--- TASK ---
Would you copy each line of the data below that has "size"?

======== INPUT DATA ========

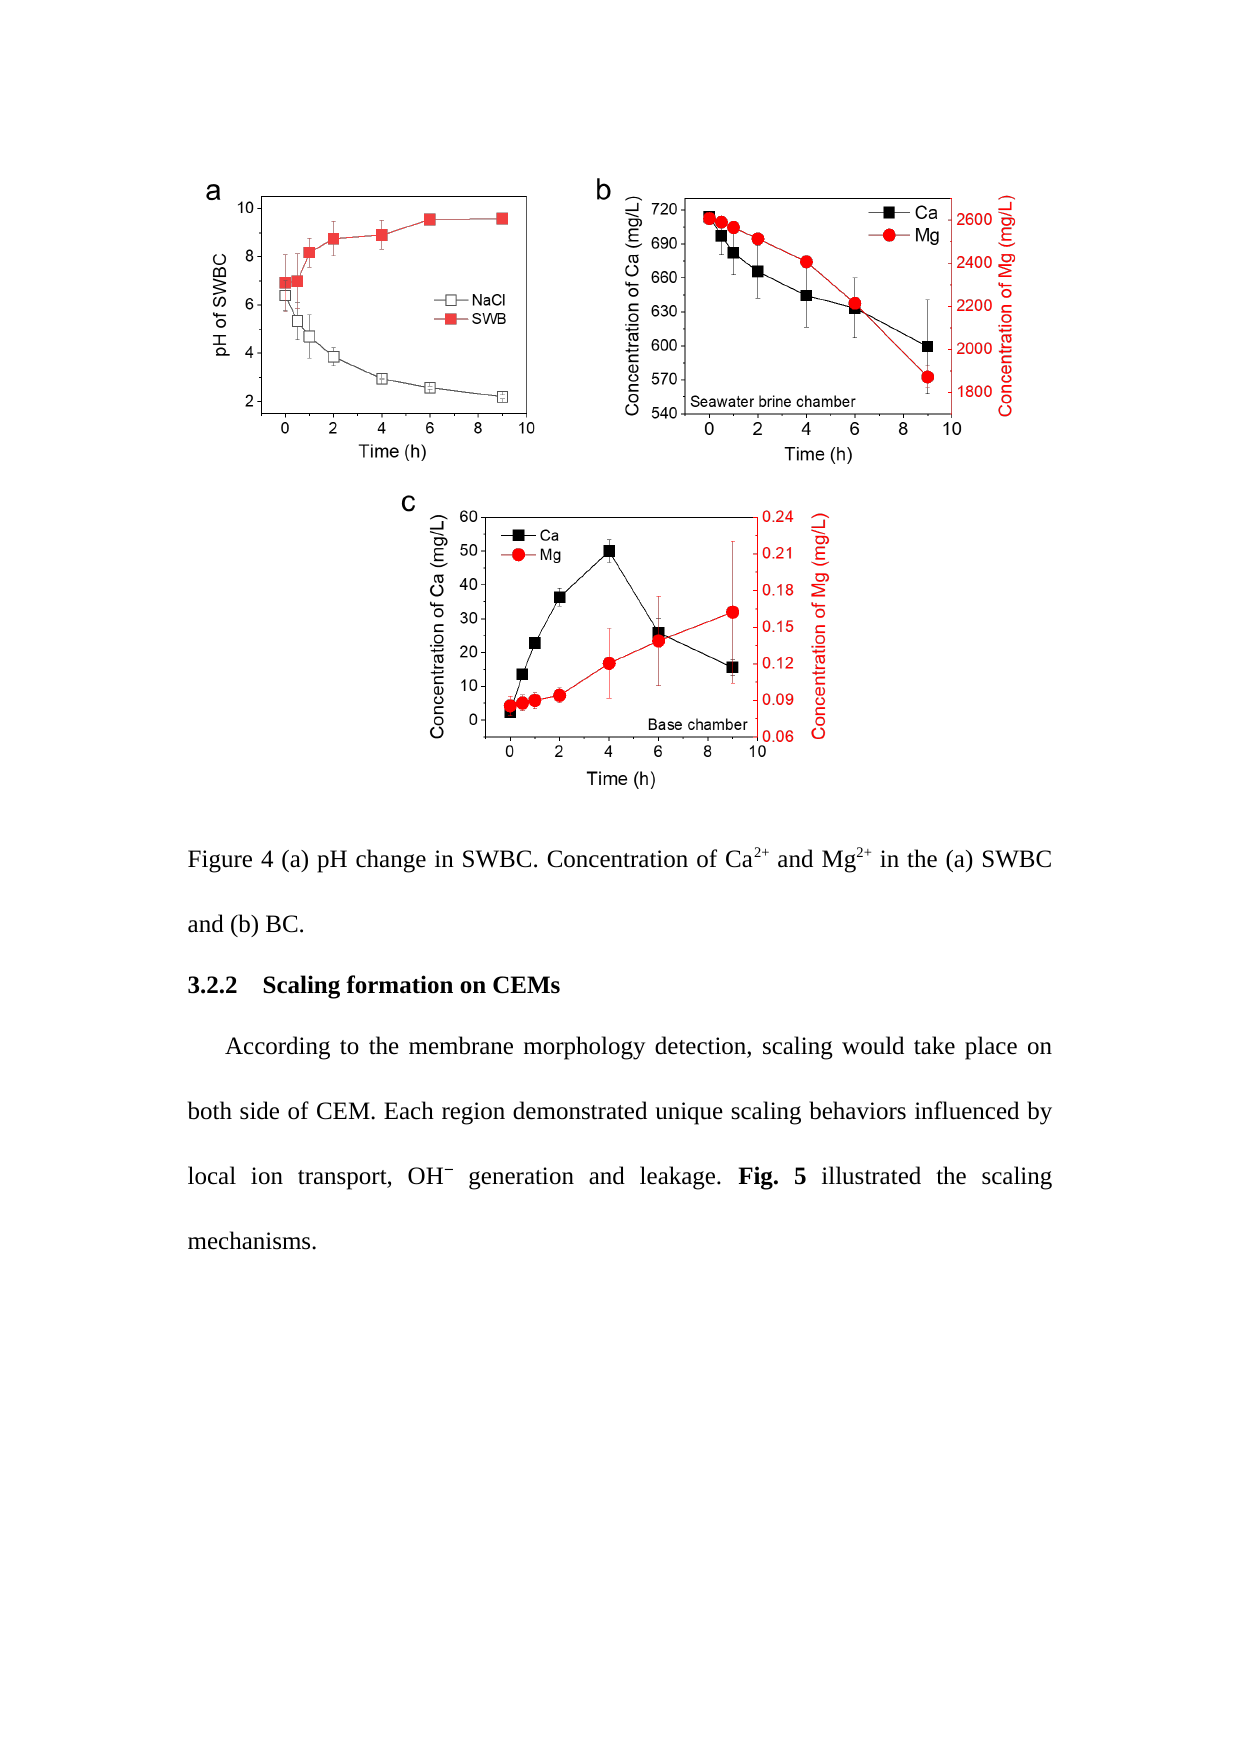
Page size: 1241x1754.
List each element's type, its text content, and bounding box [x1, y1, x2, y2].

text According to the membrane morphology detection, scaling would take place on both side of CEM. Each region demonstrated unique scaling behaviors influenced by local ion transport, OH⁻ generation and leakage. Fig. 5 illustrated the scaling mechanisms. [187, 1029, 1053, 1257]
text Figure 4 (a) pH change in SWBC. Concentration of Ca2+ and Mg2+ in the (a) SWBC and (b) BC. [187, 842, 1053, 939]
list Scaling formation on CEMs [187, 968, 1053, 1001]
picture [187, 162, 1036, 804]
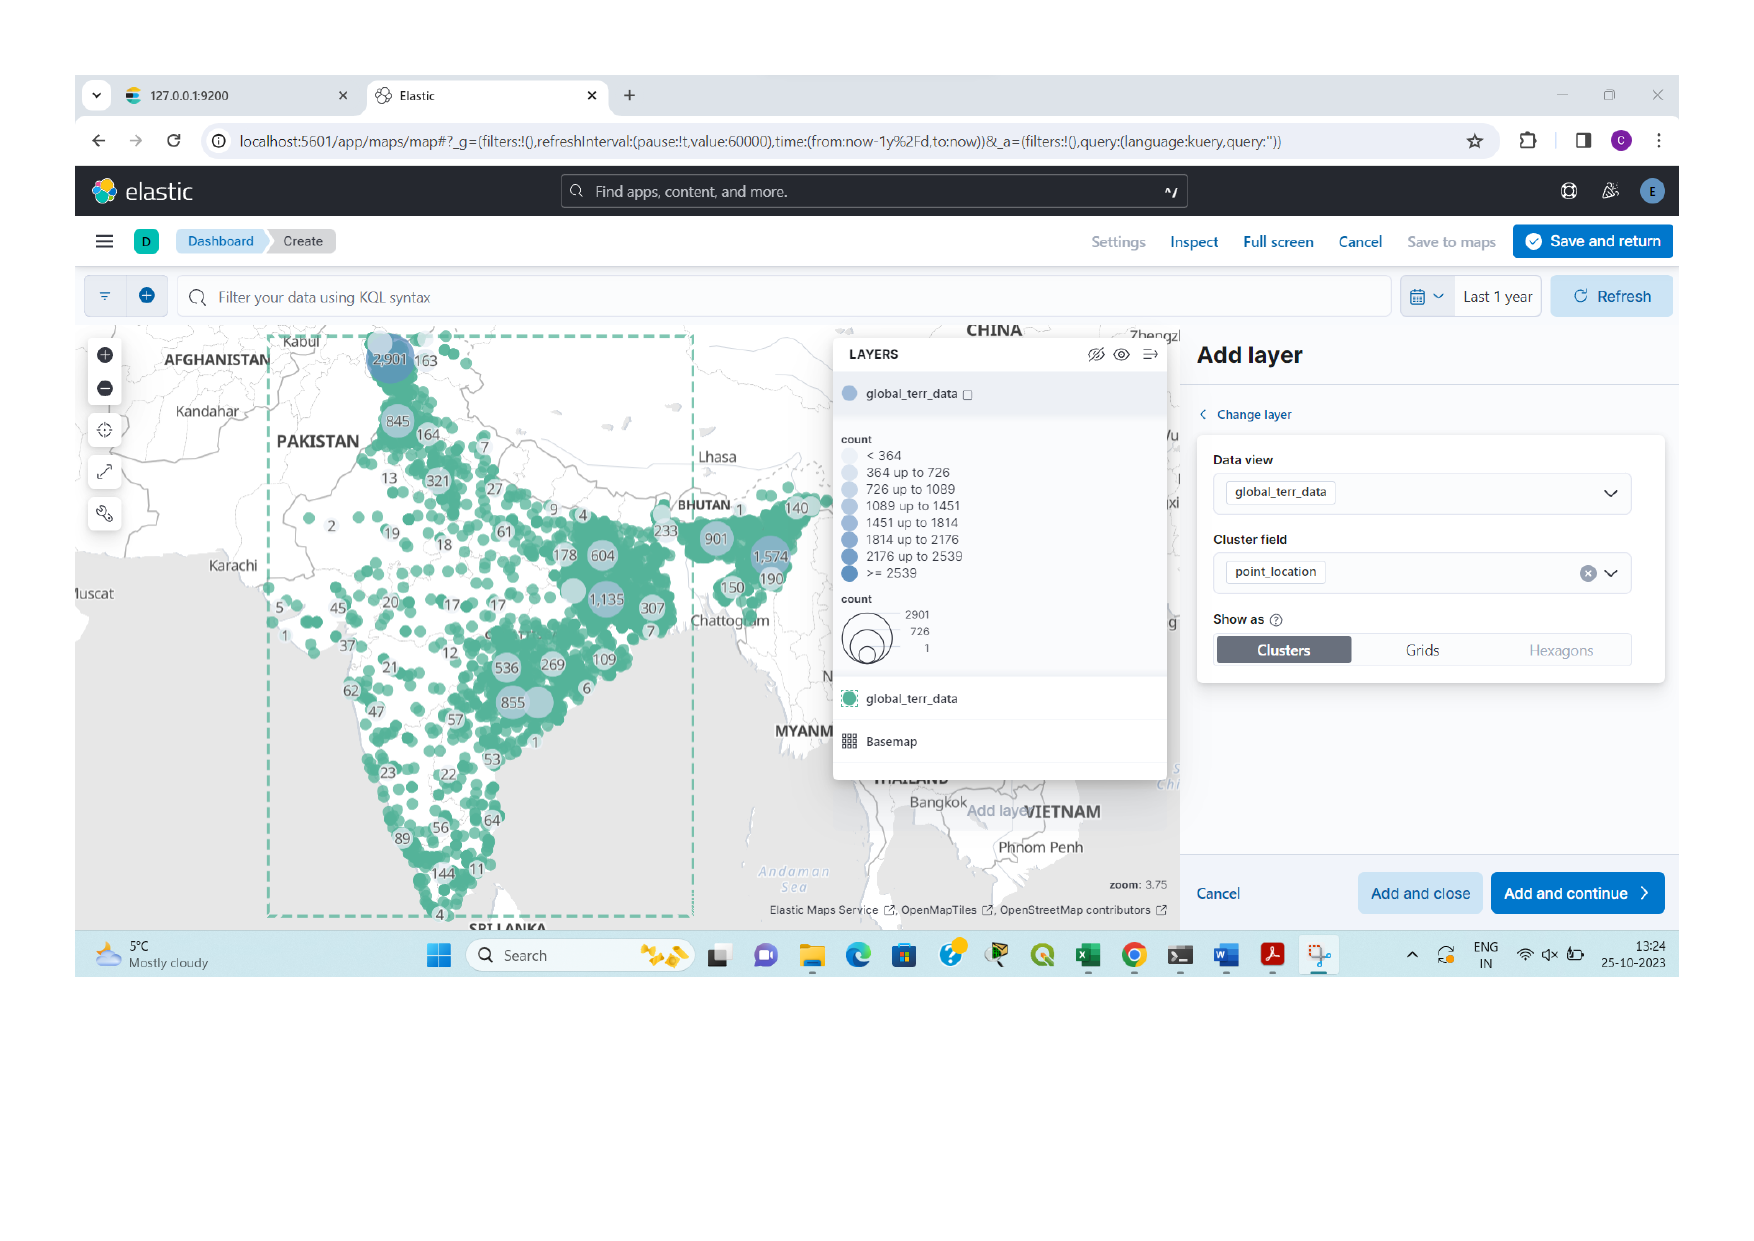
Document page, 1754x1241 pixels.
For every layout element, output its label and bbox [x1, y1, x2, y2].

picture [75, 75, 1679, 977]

========
======== INPUT DATA ========

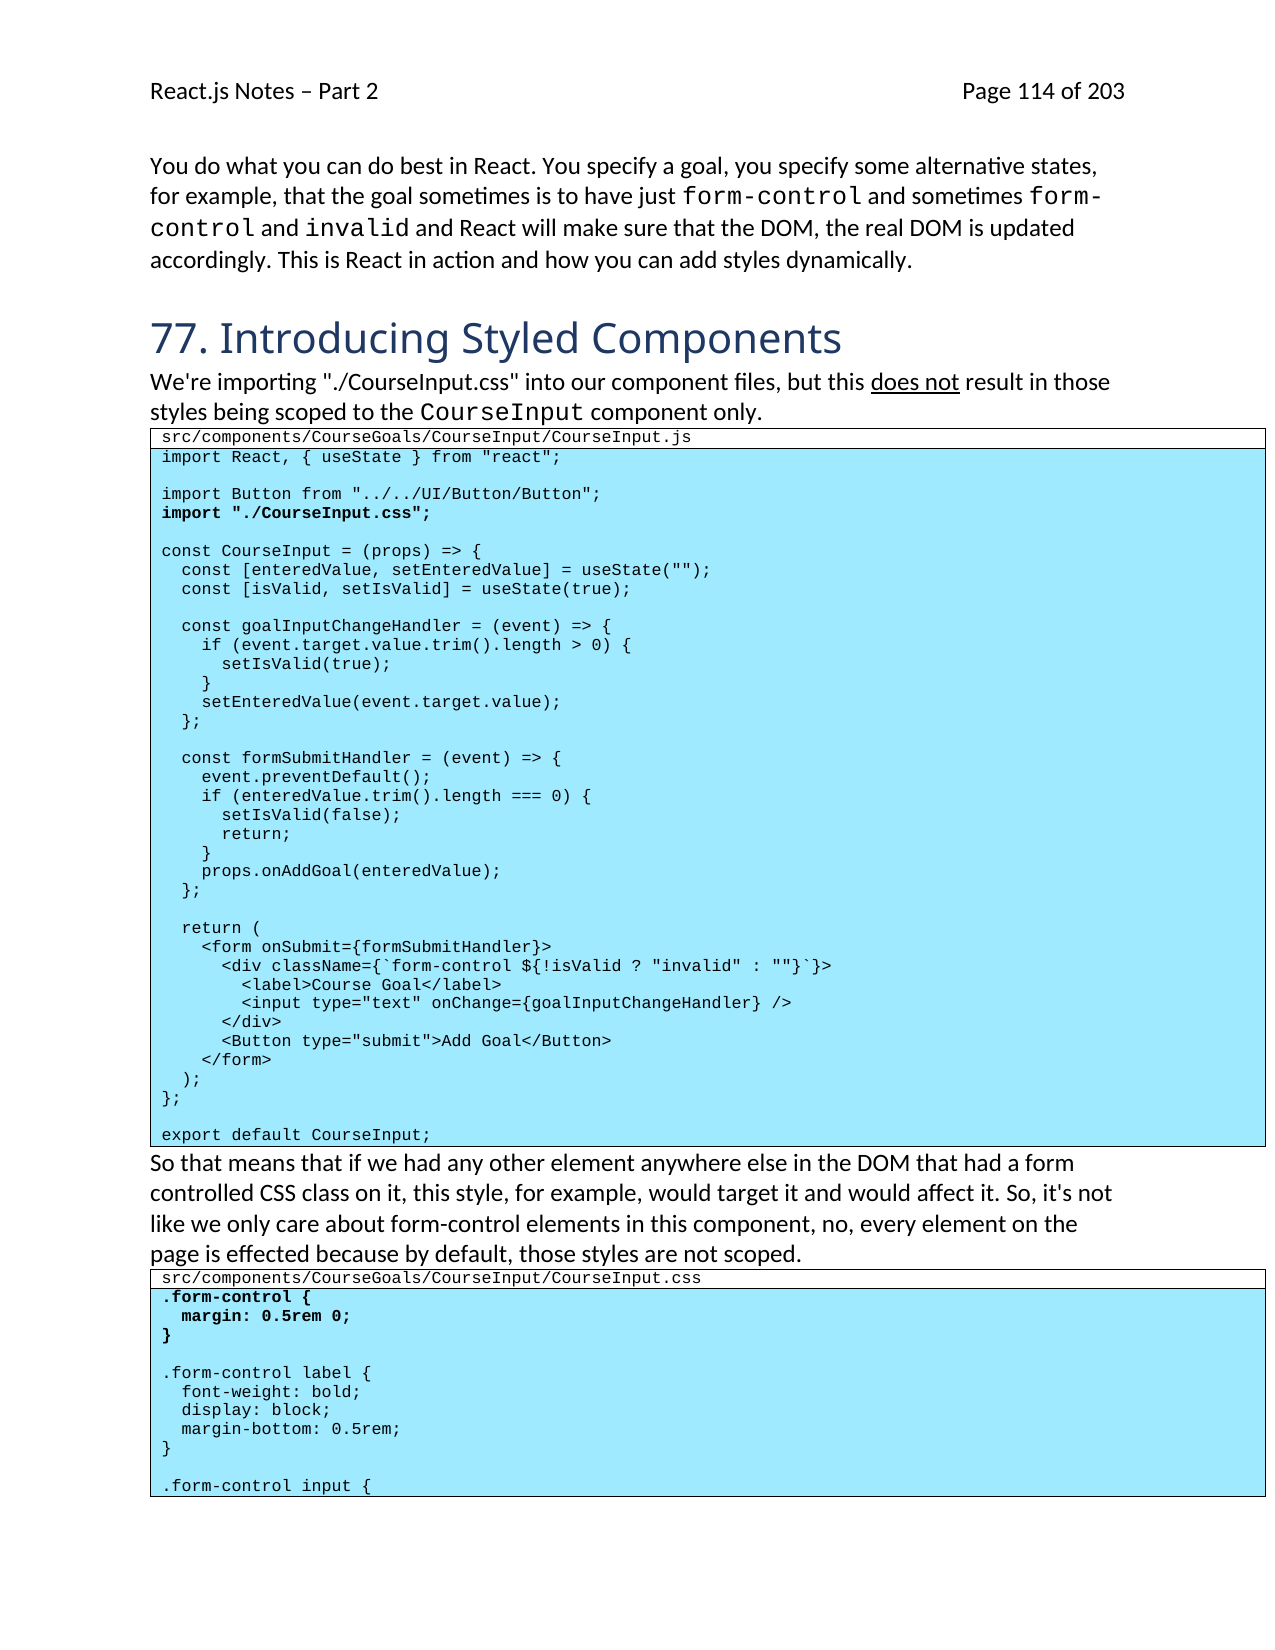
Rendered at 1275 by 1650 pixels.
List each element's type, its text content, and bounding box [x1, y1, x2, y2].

========
======== INPUT DATA ========

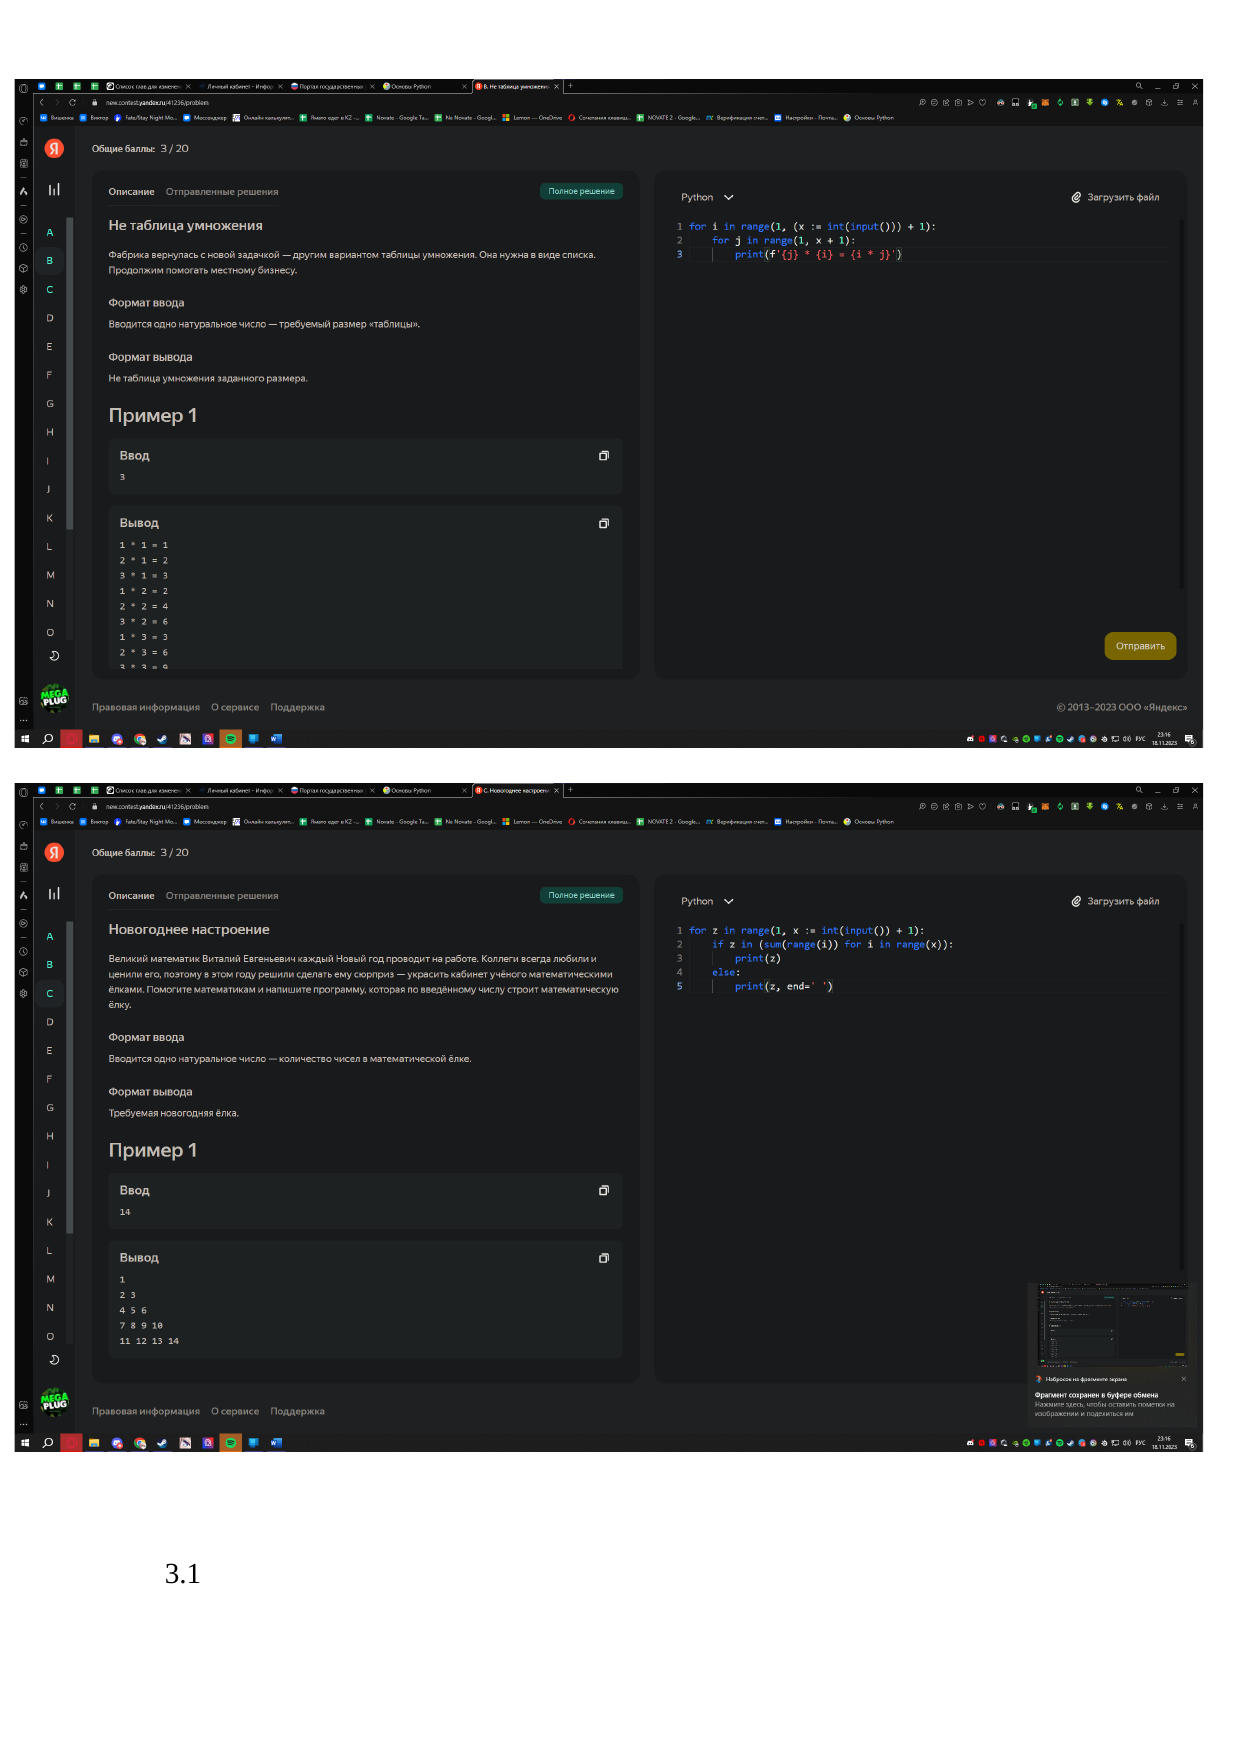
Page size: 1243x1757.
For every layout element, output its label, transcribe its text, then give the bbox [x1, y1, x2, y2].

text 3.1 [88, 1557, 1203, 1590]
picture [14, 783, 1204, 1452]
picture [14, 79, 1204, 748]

========

--- ANSWER SECTION ---
Page size: 1241x1754.
Page size: 1243x1757.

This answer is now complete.